James C. Clay // Film Critic
ONCE UPON A DEADPOOL
DEADPOOL 2 was one of the more fun filmgoing experiences of this year. Ryan Reynolds and director David Leitch (ATOMIC BLONDE) flavored the sequel to be more of the same snarky and raunchy R-rated behavior from big red – but that fizzy red flavor tastes so good.
Best guess is if you are interested in seeing ONCE UPON OF DEADPOOL, it is contingent on three things: you’re under 17, you have a family, or you are a massive fan of the Merc with a Mouth. This heavily edited down version of the film consists of deleted scenes that are already on the Blu-ray, which has been out for three months, and there are shots and scenes that are noticeably missing from the film. Spite of all that, the effervescence of Wade Wilson shines through in this mostly enjoyable retread. Essentially if you fit one of the three criteria above, you should buy a ticket for this limited engagement.
It’s hard to tell you not to go see this film in which proceeds go to charity; however, there is a cynical side that the producers of the film are seeing how well a muted version of Deadpool would factor in at the box office, given 20th Century Fox is on the fast track to being owned and operated by Disney.
The framing device for the film is cute as hell, and, of course, made for some great marketing techniques.

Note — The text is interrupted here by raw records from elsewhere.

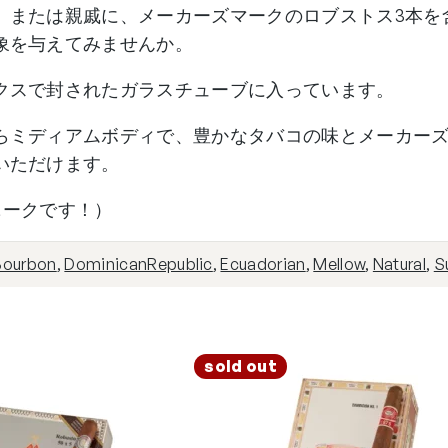
、または親戚に、メーカーズマークのロブストス3本を
象を与えてみませんか。
クスで封されたガラスチューブに入っています。
らミディアムボディで、豊かなタバコの味とメーカー
いただけます。
もユニークです！）
Bourbon
,
DominicanRepublic
,
Ecuadorian
,
Mellow
,
Natural
,
S
sold out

ONCE UPON A DEADPOOL gets a grown-ass Fred Savage (playing himself) in a bedroom replica from THE PRINCESS BRIDE (which is also owned by FOX). Deadpool reads him a book called “Deadpool 2: The King James Version.” Their little narrative cutaways make for about 12-15 minutes of the runtime, where Fred acts as the “film nerd” surrogate and questions the validity of Cable’s (Josh Brolin) time travel, takes Mr. Pool to task for “fridging,” a.k.a. killing Vannessa, which reduces her to nothing but a plot device. Fred Savage’s surname has never been more fitting than here as he eviscerates the film left and right laying waste to the problems with the film’s narrative.

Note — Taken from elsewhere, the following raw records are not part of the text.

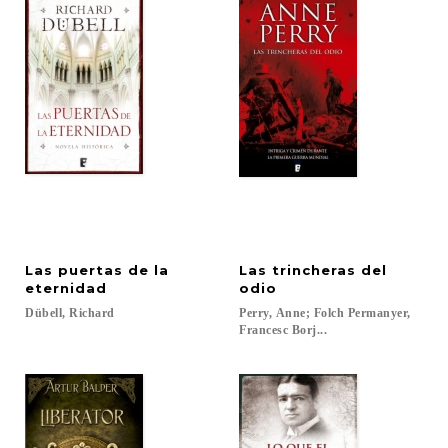
Las puertas de la
Las trincheras del
eternidad
odio
Dübell,
Richard
Perry, Anne; Folch Permanyer,
Francesc Borj...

In terms of how much DEADPOOL 2 is cut down, the film just has the meat and potatoes of the plot structure. The smaller moments and musical drops are sadly left on the cutting room floor. Than means no Deadpool assassinating people while in high heels and blaring Dolly Parton’s “9 to 5,” and Celine Dion’s “Ashes” (which legit gets me emotional) are no where to be found other than a hint of the tune in the score. However, you get the essence of what makes Reynolds so great in this role. The punch is just lacking, and that is sort of the point. Parents will still want to caution taking the younglings to this one, but I couldn’t imaging a more fun trip than a parent taking their 12-14 year-old-kid to a movie that pushes the boundaries of what is tasteful.

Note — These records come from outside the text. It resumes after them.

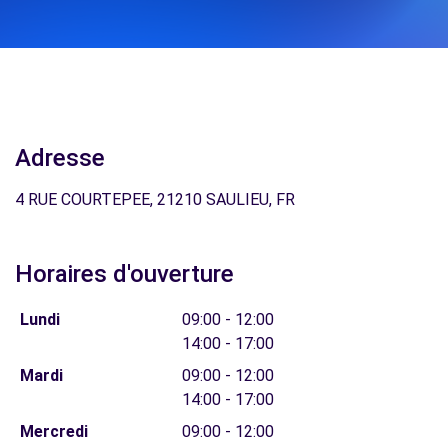
Adresse
4 RUE COURTEPEE, 21210 SAULIEU, FR
Horaires d'ouverture
Lundi
09:00 - 12:00
14:00 - 17:00
Mardi
09:00 - 12:00
14:00 - 17:00
Mercredi
09:00 - 12:00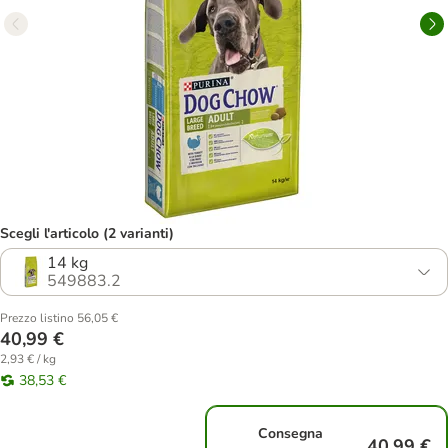
Scegli l'articolo (2 varianti)
14 kg
549883.2
Prezzo listino 56,05 €
40,99 €
2,93 € / kg
38,53 €
Consegna
40,99 €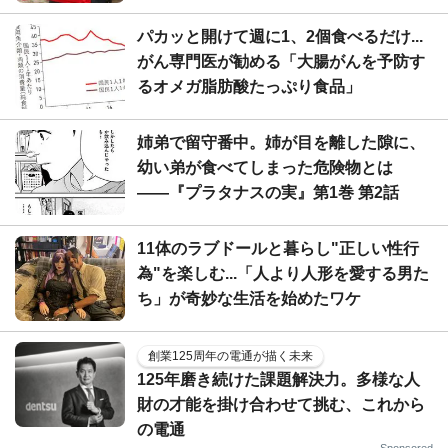
パカッと開けて週に1、2個食べるだけ...
がん専門医が勧める「大腸がんを予防す
るオメガ脂肪酸たっぷり食品」
姉弟で留守番中。姉が目を離した隙に、
幼い弟が食べてしまった危険物とは
――『プラタナスの実』第1巻 第2話
11体のラブドールと暮らし"正しい性行
為"を楽しむ...「人より人形を愛する男た
ち」が奇妙な生活を始めたワケ
創業125周年の電通が描く未来
125年磨き続けた課題解決力。多様な人
財の才能を掛け合わせて挑む、これから
の電通
Sponsored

This neutered version of DEADPOOL 2 has no reason to exist on its own terms, as literally everything content wise you most likely have at home already, but the charm is still there. Unless you are just itching to contribute to charity – which we all should be in this time of giving – than go spend those are earned movie dollars on a film that needs your support at the box office. I’m very much in line with the idea behind ONCE UPON A DEADPOOL, even if it’s a bit pointless.